(Picture annotation items)

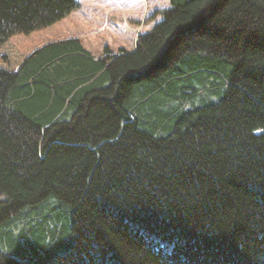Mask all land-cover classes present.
Returning <instances> with one entry per match:
<instances>
[{
	"label": "trees",
	"instance_id": "trees-1",
	"mask_svg": "<svg viewBox=\"0 0 264 264\" xmlns=\"http://www.w3.org/2000/svg\"><path fill=\"white\" fill-rule=\"evenodd\" d=\"M169 2L95 57L0 0V264H264V0Z\"/></svg>",
	"mask_w": 264,
	"mask_h": 264
},
{
	"label": "rangeland",
	"instance_id": "rangeland-1",
	"mask_svg": "<svg viewBox=\"0 0 264 264\" xmlns=\"http://www.w3.org/2000/svg\"><path fill=\"white\" fill-rule=\"evenodd\" d=\"M78 1L80 8L58 23L59 38H78L95 57L134 49L138 37L162 20L153 15L170 7L169 0ZM213 99L219 101L222 96Z\"/></svg>",
	"mask_w": 264,
	"mask_h": 264
},
{
	"label": "crops",
	"instance_id": "crops-1",
	"mask_svg": "<svg viewBox=\"0 0 264 264\" xmlns=\"http://www.w3.org/2000/svg\"><path fill=\"white\" fill-rule=\"evenodd\" d=\"M66 39H78V38H64V40H66ZM79 40V39H78ZM81 41V40H80ZM85 46V45H84ZM86 47V46H85ZM87 48V47H86ZM135 48H136V46H135ZM134 48V49H135ZM88 49V48H87ZM134 49H132V50H134ZM132 50H130V51H132ZM99 57V56H98Z\"/></svg>",
	"mask_w": 264,
	"mask_h": 264
}]
</instances>
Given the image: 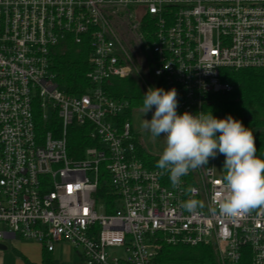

| Task instructions |
Can you arrange all the lines of the items above as a numbered list, skipping any blank lines and leaving the pictures out?

| Output |
1. Mask all land-cover classes present.
2. Returning <instances> with one entry per match:
3. <instances>
4. [{
5. 	"label": "trees",
6. 	"instance_id": "trees-1",
7. 	"mask_svg": "<svg viewBox=\"0 0 264 264\" xmlns=\"http://www.w3.org/2000/svg\"><path fill=\"white\" fill-rule=\"evenodd\" d=\"M169 2L95 57L0 0V264H264V0Z\"/></svg>",
8. 	"mask_w": 264,
9. 	"mask_h": 264
10. },
11. {
12. 	"label": "rangeland",
13. 	"instance_id": "rangeland-1",
14. 	"mask_svg": "<svg viewBox=\"0 0 264 264\" xmlns=\"http://www.w3.org/2000/svg\"><path fill=\"white\" fill-rule=\"evenodd\" d=\"M78 1L80 8L58 23L59 38H78L95 57L134 49L138 37L162 20L153 15L170 7L169 0ZM213 99L219 101L222 96Z\"/></svg>",
15. 	"mask_w": 264,
16. 	"mask_h": 264
17. },
18. {
19. 	"label": "crops",
20. 	"instance_id": "crops-1",
21. 	"mask_svg": "<svg viewBox=\"0 0 264 264\" xmlns=\"http://www.w3.org/2000/svg\"><path fill=\"white\" fill-rule=\"evenodd\" d=\"M66 39H78V38H64V40H66ZM79 40V39H78ZM81 41V40H80ZM85 46V45H84ZM86 47V46H85ZM87 48V47H86ZM135 48H136V46H135ZM134 48V49H135ZM88 49V48H87ZM134 49H132V50H134ZM132 50H130V51H132ZM99 57V56H98Z\"/></svg>",
22. 	"mask_w": 264,
23. 	"mask_h": 264
24. }]
25. </instances>
26. Given the image: 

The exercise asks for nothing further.